DATA FOR PROCESSING:
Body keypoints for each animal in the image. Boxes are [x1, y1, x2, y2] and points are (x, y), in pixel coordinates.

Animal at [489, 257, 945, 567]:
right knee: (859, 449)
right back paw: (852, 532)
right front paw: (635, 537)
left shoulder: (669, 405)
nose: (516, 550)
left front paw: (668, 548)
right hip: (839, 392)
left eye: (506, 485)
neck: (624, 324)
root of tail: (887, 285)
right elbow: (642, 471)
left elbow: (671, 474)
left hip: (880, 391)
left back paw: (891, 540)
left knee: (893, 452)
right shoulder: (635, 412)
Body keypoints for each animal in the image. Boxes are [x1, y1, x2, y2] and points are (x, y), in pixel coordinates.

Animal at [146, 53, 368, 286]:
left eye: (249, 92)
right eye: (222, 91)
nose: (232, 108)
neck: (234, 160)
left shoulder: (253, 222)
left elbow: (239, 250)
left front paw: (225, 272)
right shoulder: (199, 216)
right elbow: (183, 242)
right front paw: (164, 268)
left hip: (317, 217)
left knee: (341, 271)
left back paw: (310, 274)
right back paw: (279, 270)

==

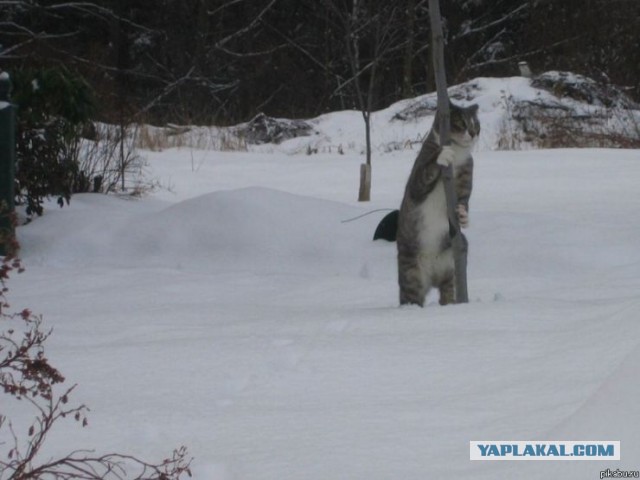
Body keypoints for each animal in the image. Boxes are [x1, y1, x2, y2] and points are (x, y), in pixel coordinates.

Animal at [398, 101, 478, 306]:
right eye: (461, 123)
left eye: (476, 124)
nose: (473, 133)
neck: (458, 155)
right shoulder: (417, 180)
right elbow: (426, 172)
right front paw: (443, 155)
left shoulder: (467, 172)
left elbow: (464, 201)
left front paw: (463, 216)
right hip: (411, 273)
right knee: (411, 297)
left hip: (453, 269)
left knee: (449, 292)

==

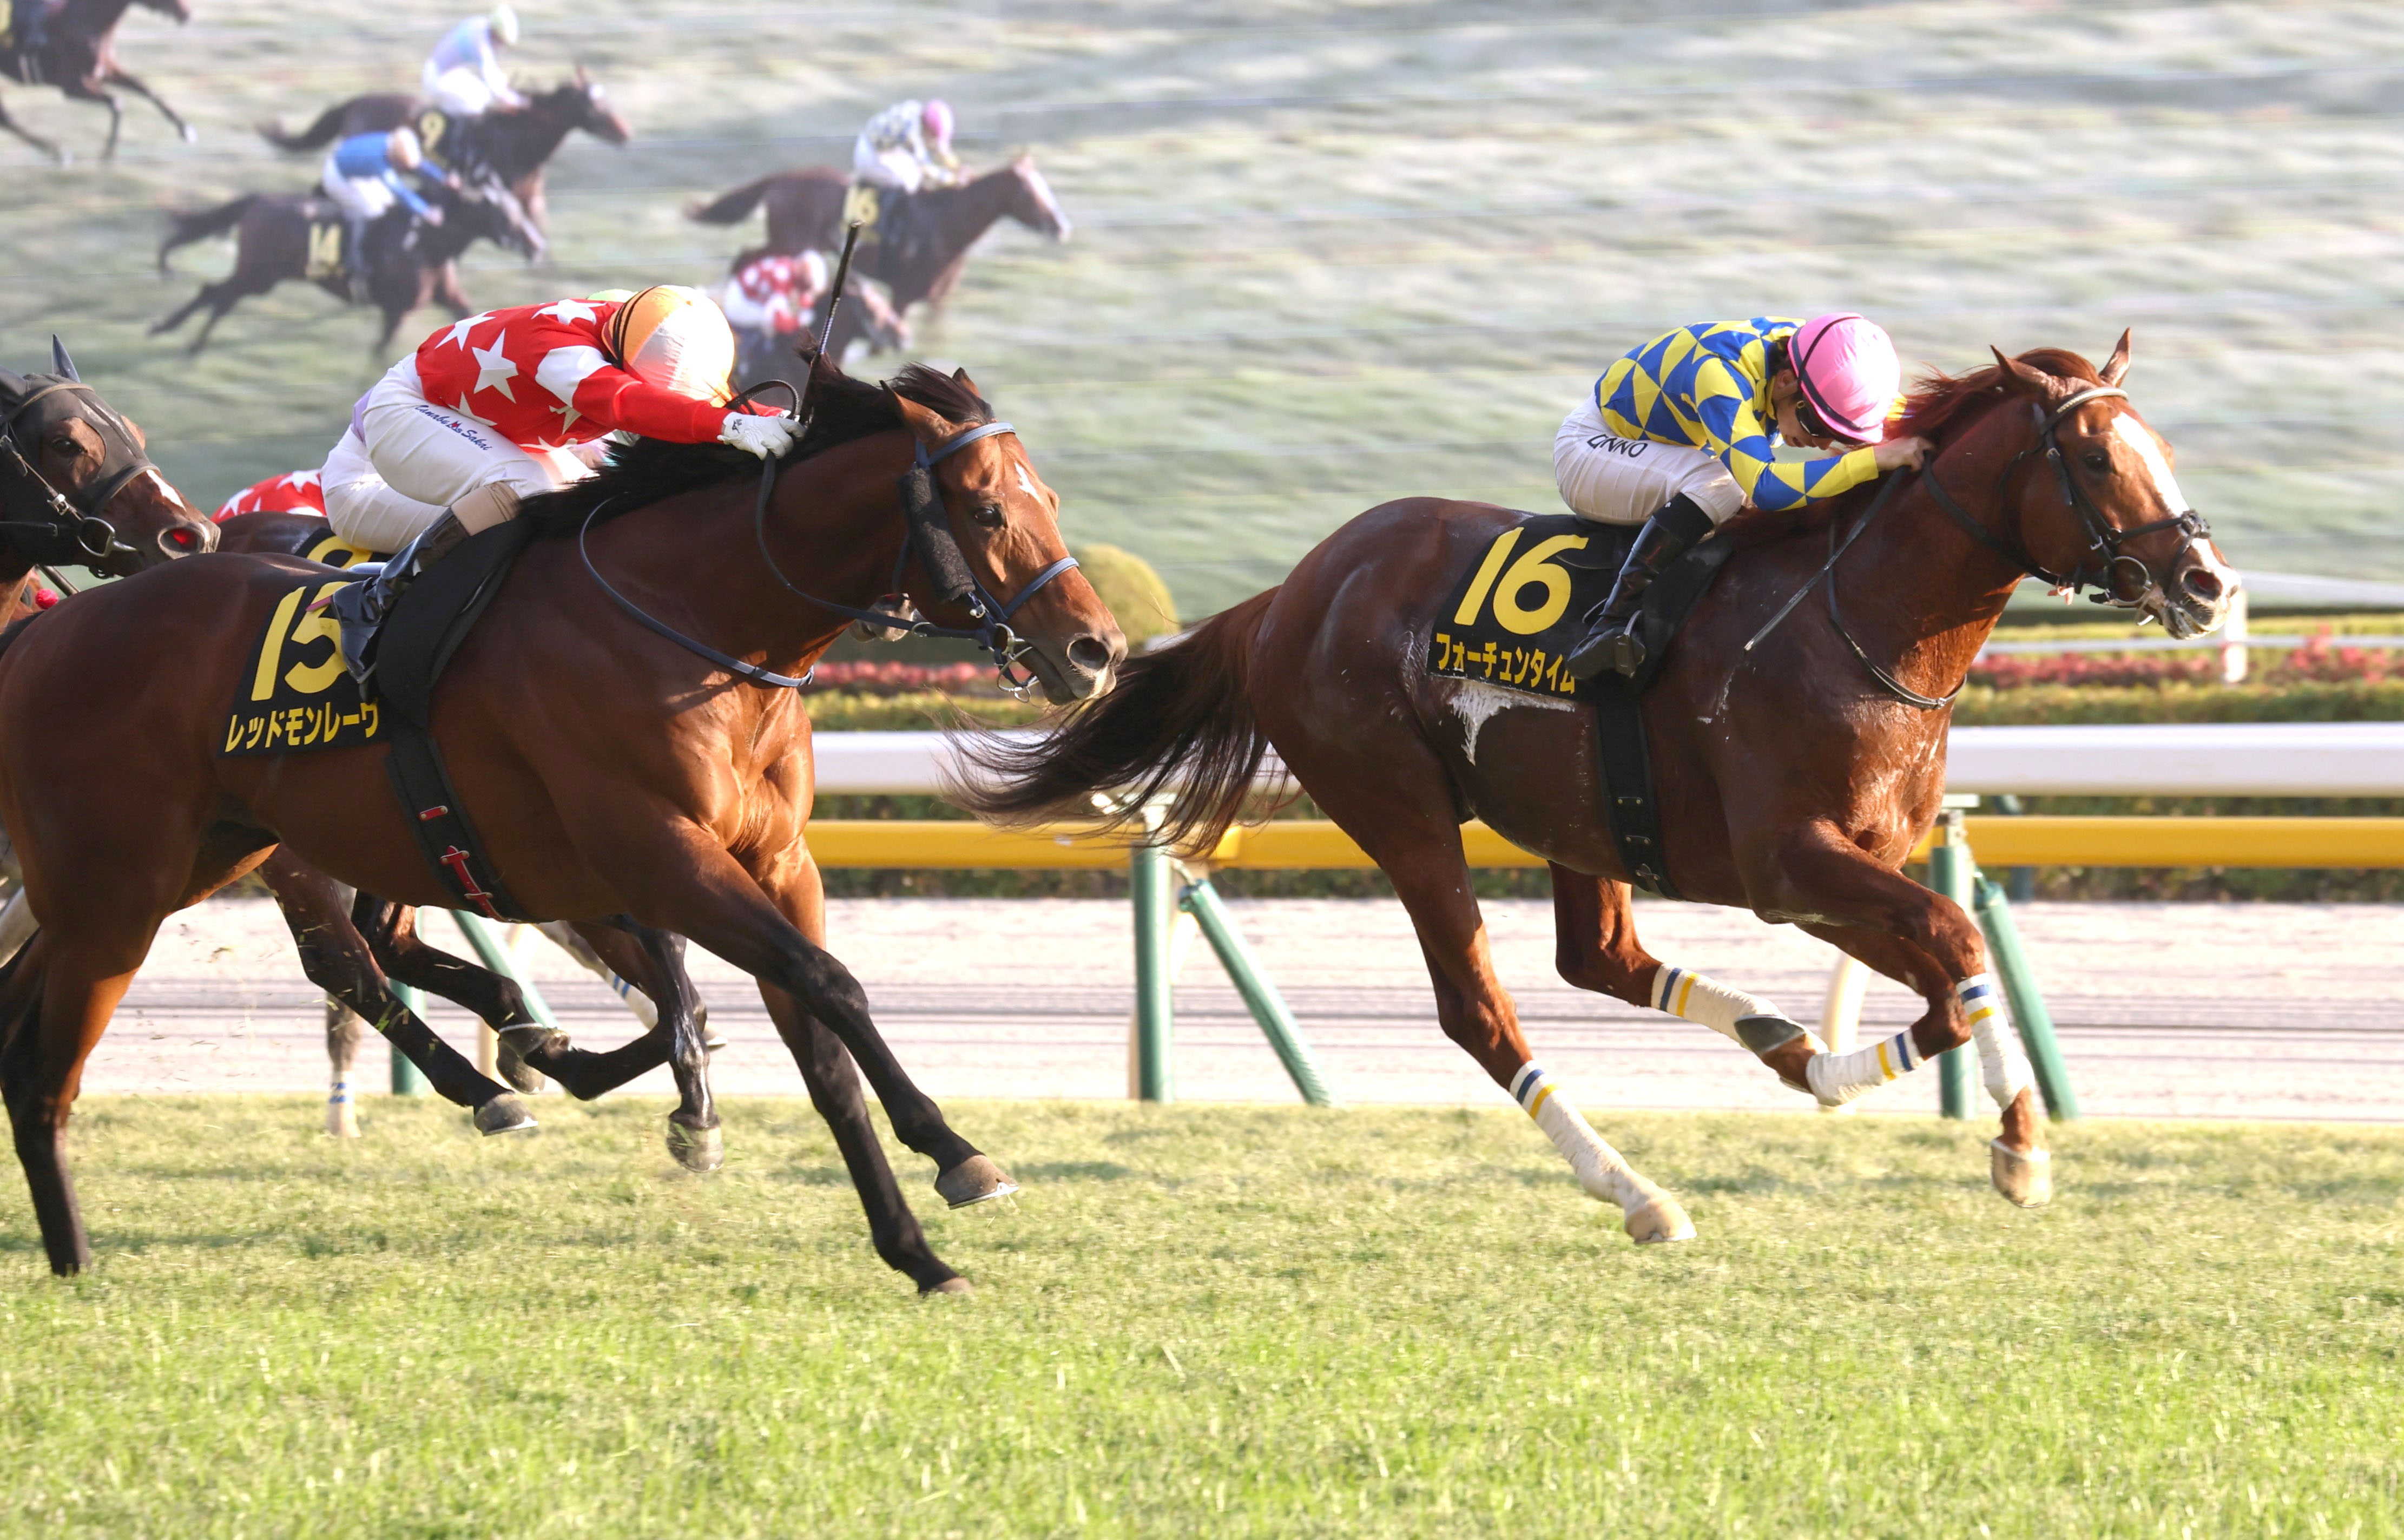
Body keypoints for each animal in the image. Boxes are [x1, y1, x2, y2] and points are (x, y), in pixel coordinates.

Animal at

YOUR ASSIGNMENT: Your task is to transcribe, with no changes, only the lines of the listing above that lie between the line holding "right shoulder: (199, 216)" and the line holding "right back paw: (279, 270)", inclusive.

WRITTEN ANSWER:
right shoulder: (199, 216)
right elbow: (183, 242)
right front paw: (164, 268)
left hip: (317, 217)
left knee: (341, 271)
left back paw: (310, 274)
right back paw: (279, 270)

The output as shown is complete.